= Fort Kobbe =

U.S. Army fort in the Panama Canal Zone

Fort Kobbe was an Army fort renamed from Fort Bruja on 15 April 1932 to honor Major General William A. Kobbe. At the time it was located adjacent to Howard Air Force Base in the Panama Canal Zone. In the 1930s it was primarily a United States Army Coast Artillery Corps post. It was located on the west side of the Panama Canal. Most of the area around it was uninhabited (part of the Panama Canal Zone watershed), though Panama City could be reached by crossing the nearby Bridge of the Americas. A rock quarry was operated intermittently in the southwest corner of the Fort near the southern end of the Howard Air Force Base main runway. In the Fort, there was a series of barracks starting on the southern end of Howard Air Force Base in the level land. In the hills on the east side of the fort were Officer's Married and Bachelor Quarters, and an Officer's Club. There was a small parade field and married NCO housing in the southern end of the Fort. There was a beach in the southeast corner of the fort going into the Pacific Ocean. The beach was protected by a large shark net, as it was understood that the waters in that part of the Pacific were shark-infested. The tides were almost 12', so the beach was not a pristine site. Given that Panamanian locals did not have access to the area, the beach was not used very heavily. The eastern half of Fort Kobbe was jungle stretching over to the western side of the mouth of the Panama Canal.
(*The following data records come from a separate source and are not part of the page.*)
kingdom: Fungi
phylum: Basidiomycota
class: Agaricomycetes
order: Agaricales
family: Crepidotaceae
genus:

The 33rd Infantry Regiment was reactivated at Fort Kobbe on 4 January 1950 and assumed responsibility for the entire Fort Kobbe/Howard Air Force Base post. The regiment was inactivated and redesignated as the 20th Infantry at Fort Kobbe in May 1956.
The 20th Infantry was reorganized and redesignated 15 November 1957 as Headquarters and Headquarters Company, 1st Battle Group, 20th Infantry. It was inactivated 8 August 1962 at Fort Kobbe. Soon afterwards the 193rd Infantry Brigade was formed to expand ground forces available in the Southern Command area.

In the 1980s it was a relatively small post, and housed a battalion of paratroopers (2/187th Rakkasans and later 1/508th ABN), a firing battery of artillery (Battery B 22 Field Artillery) M-102 105mm; six gun battery with survey and search light section, a company of engineers (518th ENG CO), and a helicopter battalion (210th Combat Avn BN). Around 1986, the 518th Engineer Company was expanded into the 536th Engineer Battalion. Known as the "Nation Builders", the unit was deployed all over Central and South America on humanitarian and infrastructure projects. The unit had a company of combat engineers, Bravo Company, that came from the old 518th. The 15th Engineering Company, known as the "Road Dawgs" was a construction company. It consisted of dump trucks, graders, bulldozers, a complete quarry, a crane section, and mobile concrete trucks. The HQ Company had a well drilling detachment, as well as a Detachment of Army Divers. The unit would deploy to various undeveloped sites and, augmented with reserve troops from construction and medical units, would perform a wide variety of engineering and medical missions. This included road and bridge building, well drilling, building of churches and schools, and medical, dental, and veterinary clinics.

In 2000, Fort Kobbe was decommissioned and control was turned over to the Republic of Panama.

==Education==
The Department of Defense Education Activity (DoDEA) formerly operated Fort Kobbe Elementary School for children of American military dependents. The DoDEA secondary schools in Panama were Curundu Middle School and Balboa High School.